Prime Minister Ehud Olmert declared Sunday during the cabinet meeting, "The State of Israel has a broad range of actions that it can take. This range of actions will be exhausted until complete quiet is brought to the south."

 

However, many of the residents living in Gaza vicinity communities and in the western Negev sense the military's deadlock. According to them, promises of this sort are easy to break, especially when responsibility is soon to be handed over to someone else as a new government is instituted.

 

"I think that we need to respond," said Shlomo Ben-Shushan, chairman of Beersheba's municipal parents' organization. "Operation Cast Lead was not finished, and evidence of this is that they (Hamas) are still firing rockets.
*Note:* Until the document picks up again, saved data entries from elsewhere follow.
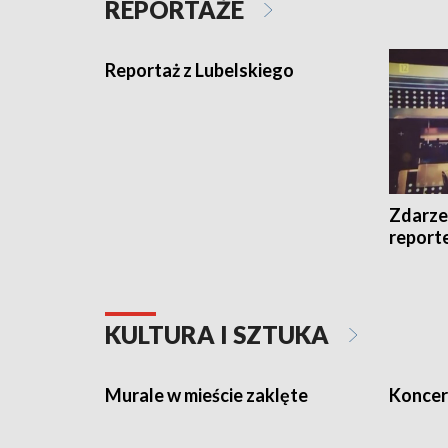
REPORTAŻE
Reportaż z Lubelskiego
Zdarze
report
KULTURA I SZTUKA
Murale w mieście zaklęte
Koncer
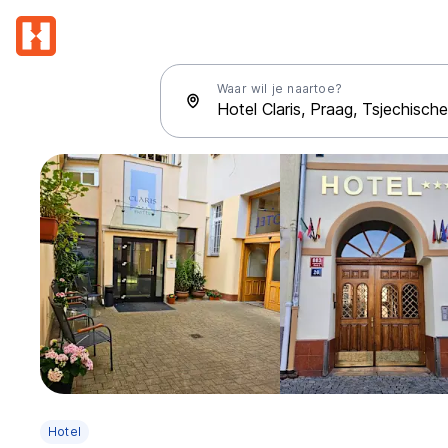
Waar wil je naartoe?
Hotel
The fact that rockets haven't reached Beersheba doesn't mean they won't. However, as far as the government is concerned, the operation is over and they aren't doing anything."

 

"I believe that we will see another Grad (missile) or two in Beersheba. I fully hope that nothing will happen, but we are playing with our luck. Beersheba is also in range (of the rockets being fired), and we need to act as if we can be slammed by a rocket at any moment," he added.

 

'Back to the same old story'

Paula Kantori, a resident of Shokeda, a town in the Eshkol Regional Council, also feels as though the military operation in Gaza has yet to be concluded. "With all the pain entailed in doing so, they (the military) needed to stay there. In my opinion, we as residents withstood the rockets extraordinarily. So we expect the government and the military to continue to take care of us," she claimed.

 

According to her, the residents live with no sense of security in light of the IDF's anemic response to the rocket firings.

 

"In the first days that saw rocket fire from Gaza, I was scared. But afterwards, when the operation began, we felt safe, that someone was protecting us. Now we don't have that feeling anymore. We are back to the same old story. We we left, we said we would respond to the first Qassam. Today we have already reached the 100th Qassam," she recounted.

  

"I feel like an actor in a tragedy, where the stage is the southern region," said Yagil Yavin, a resident of Nir Yitzhak, a town in Eshkol Regional Council.

 

He expressed his hope that the IDF's response to the rockets will change with the change in administration. "I don't blame anyone – the situation is problematic. There is a post-election deadlock. I just hope that this period is as short as possible."